Ruth Graham was born in China; her parents were American medical missionaries at the Presbyterian Hospital 300 miles north of Shanghai. Ruth was a Christian from an early age. She graduated from Wheaton College, Illinois, where she met her future husband Billy Graham. They were married on August 13, 1943 in Montreat, NC when she was 23. Her husband became a full time evangelist preaching the gospel all over the world. She loved to move behind the scenes, away from the spotlight, and helped him craft and research sermons and even books. She wrote as an emotional release, while her husband was so often on the road. Ruth convinced Billy to move the family to Montreat, near her parents, when their first child was on the way. Her ministry flourished in the mountains of western North Carolina, where she built the family homestead and raised five children. Ruth and Billy were married over 65 years and had 19 grandchildren and numerous great-grandchildren. Ruth Graham died at the age of 87.

Beyond the Midnight Hour

As the world is softly sleeping
I spend time alone with Thee
and within these sacred moments
Your Spirit falls on me.
Without noises or distractions
to disturb my solitude
nothing could be better
than my quiet time with you.
The serenity I feel
just beyond the midnight hour
becomes my source of strength
the Fathers highest power.
I face the morning sunshine
with a sense of peace restored
because I spent these quiet moments
in the presence of my Lord.

Jill Lemming is a housewife and mother of three, a son, Nathan, 20..and two step daughters, Megan, 14 and Gail, 12. She works part time in the church office and teaches 1st grade Sunday School.
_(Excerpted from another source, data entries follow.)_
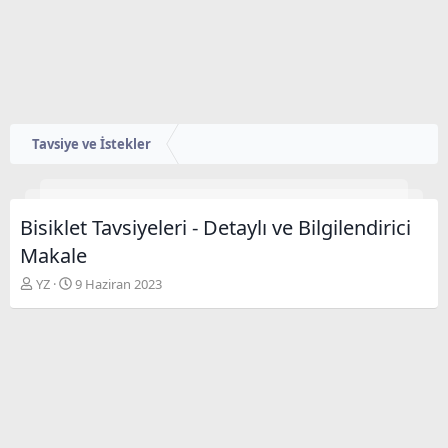
Tavsiye ve İstekler
Bisiklet Tavsiyeleri - Detaylı ve Bilgilendirici
Makale
K
B
YZ
9 Haziran 2023
o
a
n
ş
u
l
y
a
u
n
B
g
a
ı
ş
ç
l
t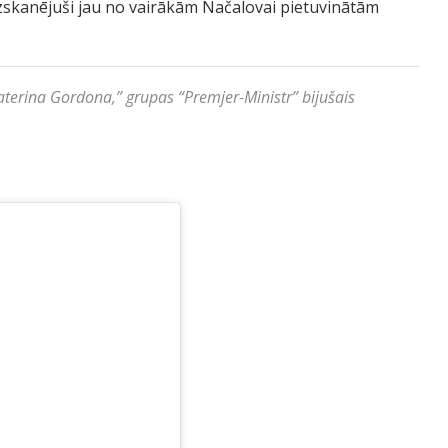
 izskanējuši jau no vairākām Načalovai pietuvinātām
aterina Gordona,” grupas “Premjer-Ministr” bijušais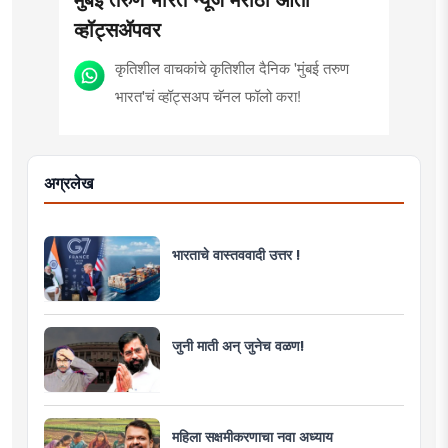
व्हॉट्सॲपवर
कृतिशील वाचकांचे कृतिशील दैनिक 'मुंबई तरुण
भारत'चं व्हॉट्सअप चॅनल फॉलो करा!
अग्रलेख
भारताचे वास्तववादी उत्तर !
जुनी माती अन् जुनेच वळण!
महिला सक्षमीकरणाचा नवा अध्याय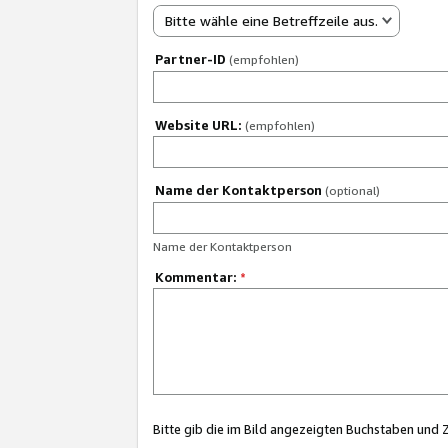
Bitte wähle eine Betreffzeile aus.
Partner-ID
(empfohlen)
Website URL:
(empfohlen)
Name der Kontaktperson
(optional)
Name der Kontaktperson
Kommentar:
*
Bitte gib die im Bild angezeigten Buchstaben und 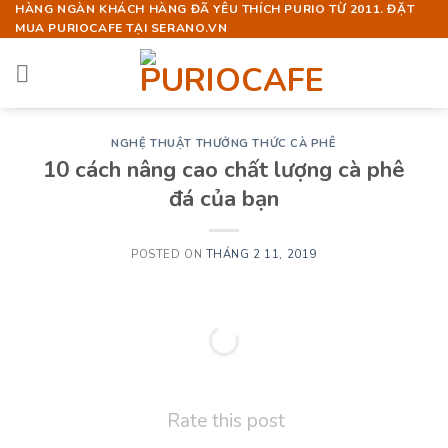
Skip
HÀNG NGÀN KHÁCH HÀNG ĐÃ YÊU THÍCH PURIO TỪ 2011. ĐẶT
MUA PURIOCAFE TẠI SERANO.VN
to
content
NGHỆ THUẬT THƯỞNG THỨC CÀ PHÊ
10 cách nâng cao chất lượng cà phê
đá của bạn
POSTED ON
THÁNG 2 11, 2019
Rate this post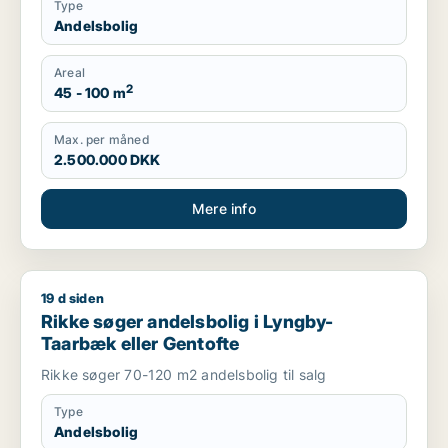
Type
Andelsbolig
Areal
2
45 - 100 m
Max. per måned
2.500.000 DKK
Mere info
19 d siden
Rikke søger andelsbolig i Lyngby-Taarbæk eller Gentofte
Rikke søger andelsbolig i Lyngby-
Taarbæk eller Gentofte
Rikke søger 70-120 m2 andelsbolig til salg
Type
Andelsbolig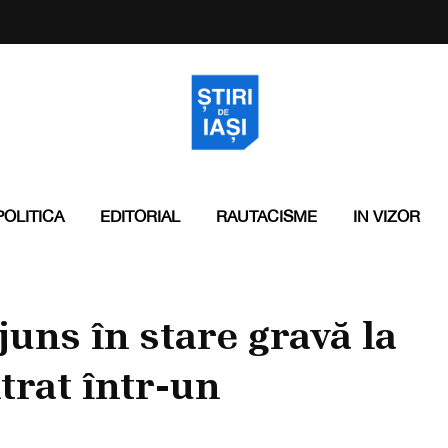
POLITICA
EDITORIAL
RAUTACISME
IN VIZOR
juns în stare gravă la
ntrat într-un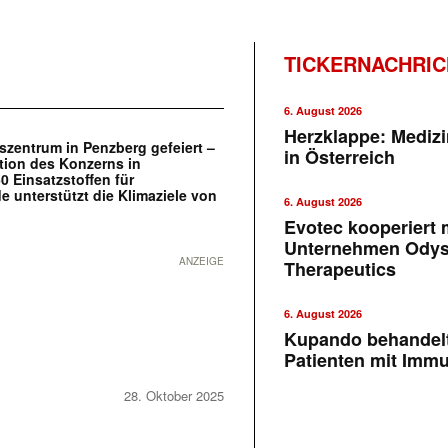
TICKERNACHRI
6. August 2026
Herzklappe: Medizi
szentrum in Penzberg gefeiert –
in Österreich
ition des Konzerns in
0 Einsatzstoffen für
e unterstützt die Klimaziele von
6. August 2026
Evotec kooperiert m
Unternehmen Ody
ANZEIGE
Therapeutics
6. August 2026
Kupando behandelt
Patienten mit Imm
28. Oktober 2025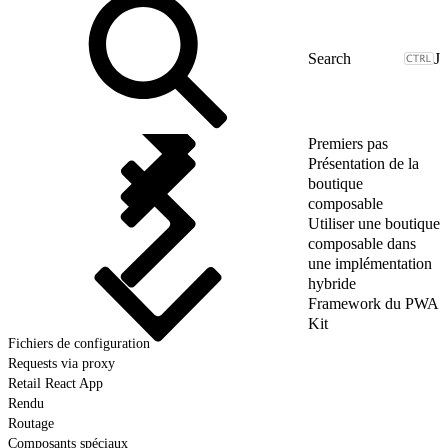
J
Premiers pas
Présentation de la
boutique
composable
Utiliser une boutique
composable dans
une implémentation
hybride
Framework du PWA
Kit
Fichiers de configuration
Requests via proxy
Retail React App
Rendu
Routage
Composants spéciaux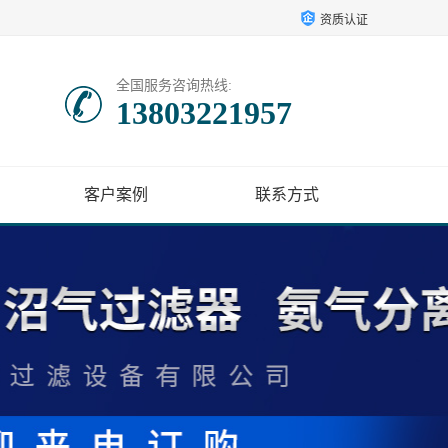
资质认证
全国服务咨询热线:
13803221957
客户案例
联系方式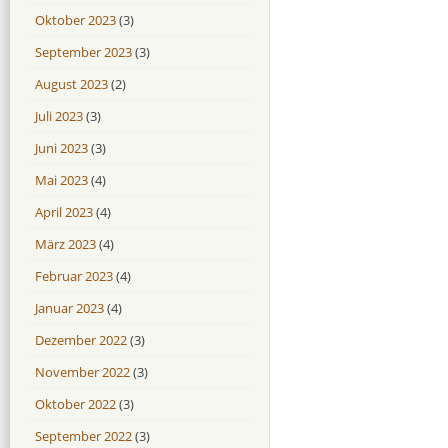
Oktober 2023
(3)
September 2023
(3)
August 2023
(2)
Juli 2023
(3)
Juni 2023
(3)
Mai 2023
(4)
April 2023
(4)
März 2023
(4)
Februar 2023
(4)
Januar 2023
(4)
Dezember 2022
(3)
November 2022
(3)
Oktober 2022
(3)
September 2022
(3)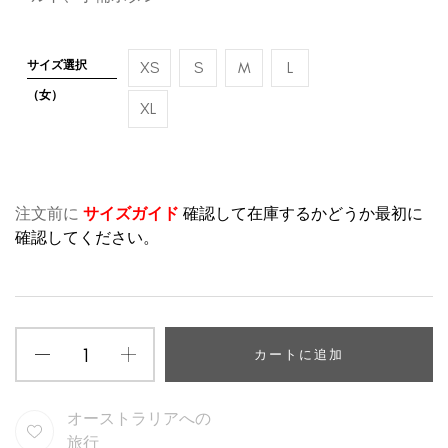
サイズ選択
XS
S
M
L
（女）
XL
注文前に
サイズガイド
確認して在庫するかどうか最初に
確認してください。
カートに追加
オーストラリアへの
旅行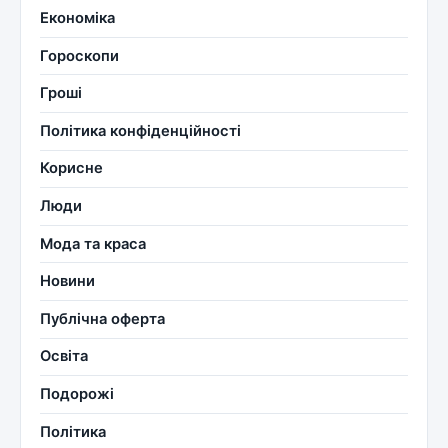
Економіка
Гороскопи
Гроші
Політика конфіденційності
Корисне
Люди
Мода та краса
Новини
Публічна оферта
Освіта
Подорожі
Політика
Her favorite hobby is writing Christian Poetry and sharing them with others.

Jill’s husband Richard, is her best friend and a strong supporter of what she does. God is first and foremost in her life and she has committed all her works to him.

An Expostulation

Against too many writers of science fiction
Why did you lure us on like this,
Light-year on light-year, through the abyss,
Building (as though we cared for size!)
Empires that cover galaxies
If at the journey’s end we find
The same old stuff we left behind,
Well-worn Tellurian stories of
Crooks, spies, conspirators, or love,
Whose setting might as well have been
The Bronx, Montmartre, or Bedinal Green?

Why should I leave this green-floored cell,
Roofed with blue air, in which we dwell,
Unless, outside its guarded gates,
Long, long desired, the Unearthly waits
Strangeness that moves us more than fear,
Beauty that stabs with tingling spear,
Or Wonder, laying on one’s heart
That finger-tip at which we start
As if some thought too swift and shy
For reason’s grasp had just gone by?

C.S. Lewis (born November 29, 1898, Belfast, Ireland [now in Northern Ireland]—died November 22, 1963, Oxford, Oxfordshire, England) was an Irish-born scholar, novelist, and author of about 40 books, many of them on Christian apologetics, including The Screwtape Letters and Mere Christianity.